### Objective 1
In the chapter excerpt on silencing below, condense the paragraph that begins "A study of Holocaust survivors" into a short bulleted list that keeps its main facts.
### Objective 2
Continue the chapter excerpt on silencing below, starting after its final sentence.

### Page text
From chapter "Silencing"

A study of Holocaust survivors by the psychologists Allport, Bruner, and Jandorf revealed a pattern of active resistance to unpleasant ideas and an acute unwillingness to face the seriousness of the situation. As late as 1936, many Jews who had been fortunate enough to leave Germany continued to return on business trips. Others simply stayed at home, escaping on weekends into the countryside so they would not have to think about their experiences. One survivor recollected that his orchestra did not miss a beat in the Mozart piece they were playing as they pretended not to notice the smoke from the synagogue being burned next door.

And what do we make of the good German citizens who stood by? By what means did they suppress their own experiences and their own consciences in order to participate or (similarly) not resist? How did they distract themselves from the grenade that slowly rolled across the floor?

Think for a moment about the figure I gave earlier: twenty-five percent of all women in this culture are raped during their lifetimes. One out of four. Next, think for a moment about the number of children beaten, or of the one hundred and fifty million children—one hundred and fifty million—enslaved, carrying bricks, chained to looms, chained to beds. If you were not one of the women raped, if you were not one of the children beaten, if you were not one of the children enslaved, these numbers probably don’t mean very much to you. This is understandable. Consider your own life, and the ways you deny your own experience, the ways you have to deaden your own empathies to get through the day.

We live our lives, grateful that things aren’t worse than they are. But there has to be a threshold beyond which we can no longer ignore the destructiveness of our way of living. ‘What is that threshold? One in two women raped? Every woman raped? 500 million children enslaved? 750 million? A billion? All of them? The disappearance of flocks of passenger pigeons so large they darkened the sky for days at a time? The death of salmon runs so thick that it was impossible to dip an oar without “striking a silvery back”? The collapse of earthworm populations?

### Supplied material
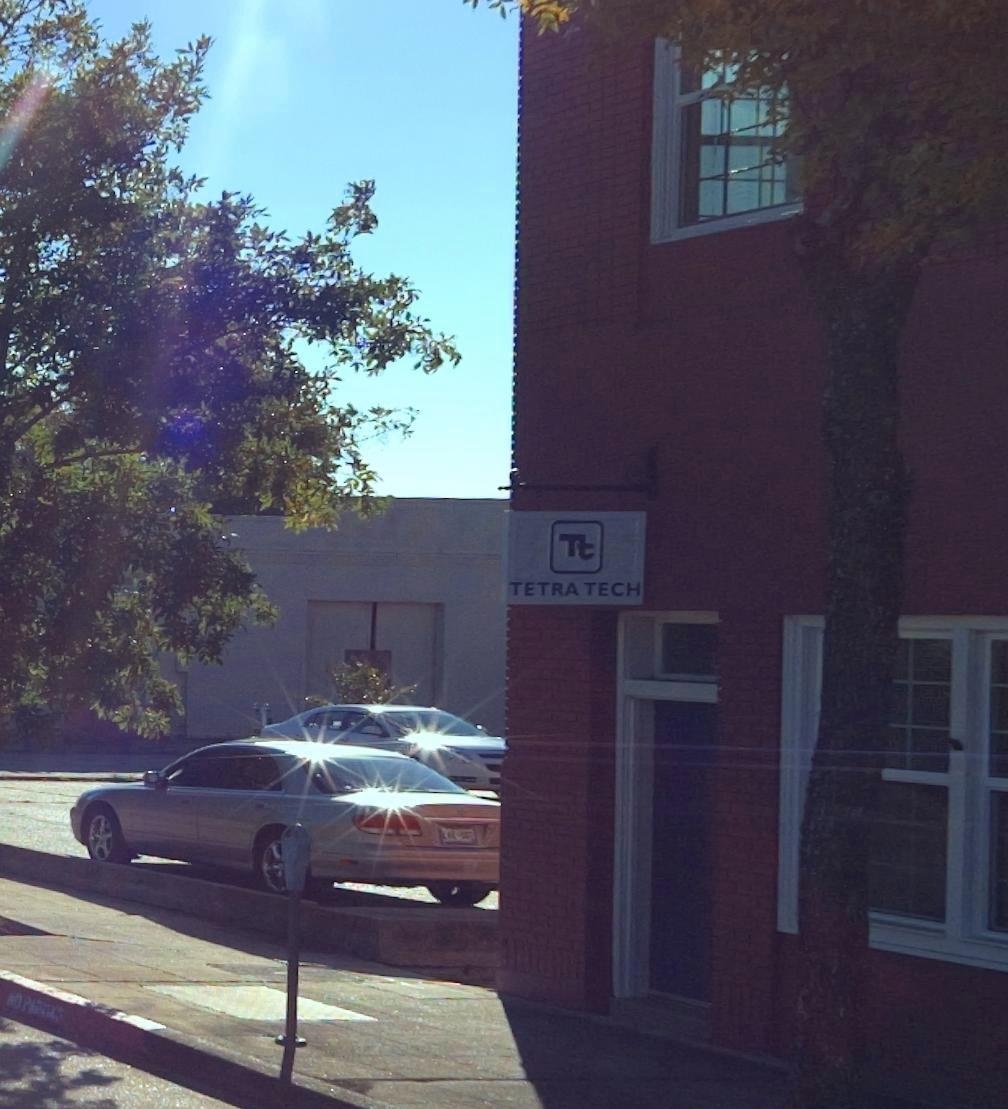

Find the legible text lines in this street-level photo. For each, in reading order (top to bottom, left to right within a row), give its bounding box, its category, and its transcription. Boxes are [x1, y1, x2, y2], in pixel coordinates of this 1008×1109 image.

[506, 578, 645, 601] BusinessName: TETRA TECH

### Response 1
- Psychologists Allport, Bruner, and Jandorf studied Holocaust survivors. They found active resistance to unpleasant ideas and a strong unwillingness to face how serious the situation was.
- As late as 1936, many Jews who had managed to leave Germany still returned on business trips.
- Others stayed home and escaped to the countryside on weekends to avoid thinking about their experiences.
- One survivor recalled his orchestra playing Mozart without missing a beat. The musicians pretended not to notice smoke from the synagogue burning next door.

### Response 2
This deal by which we adapt ourselves to the receiving, witnessing, and committing of violence by refusing to perceive its effects on ourselves and on others is ubiquitous. And it is a bad deal. As RD. Laing has written about our culture, “The condition of alienation, of being asleep, of being unconscious, of being out of one’s mind, is the condition of the normal man. Society highly values its normal man. It educates children to lose themselves and to become absurd, and thus to be normal. Normal men have killed perhaps 100,000,000 of their fellow normal men in the last fifty years.”

The question still hangs heavy in the air: If our behavior is not making us happy, why do we act this way?


The zoologist and philosopher Neil Evernden tells the familiar story of how we silence the world. During the nineteenth century, many vivisectionists routinely severed the vocal cords before operating on an animal. This meant that during the experiment the animals could not scream (referred to in the literature as emitting “high-pitched vocalization”). By cutting the vocal cords experimenters simultaneously denied reality—by pretending a silent animal feels no pain—and they affirmed it by implicitly acknowledging that the animal’s cries would have told them what they already knew that the creature was a sentient, feeling (and, during the vivisection, tortured) being.

As Evernden comments, “The rite of passage into the scientific,” or, I would add, modern, “way of being centered on the ability to apply the knife to the vocal cords, not just of the dog on the table, but of life itself. Inwardly he [the modern human being] must be able to sever the cords of his own consciousness. Outwardly, the effect must be the destruction of the larynx of the biosphere, an action essential to the transformation of the world into a material object.” This is no less true for our relations with fellow humans.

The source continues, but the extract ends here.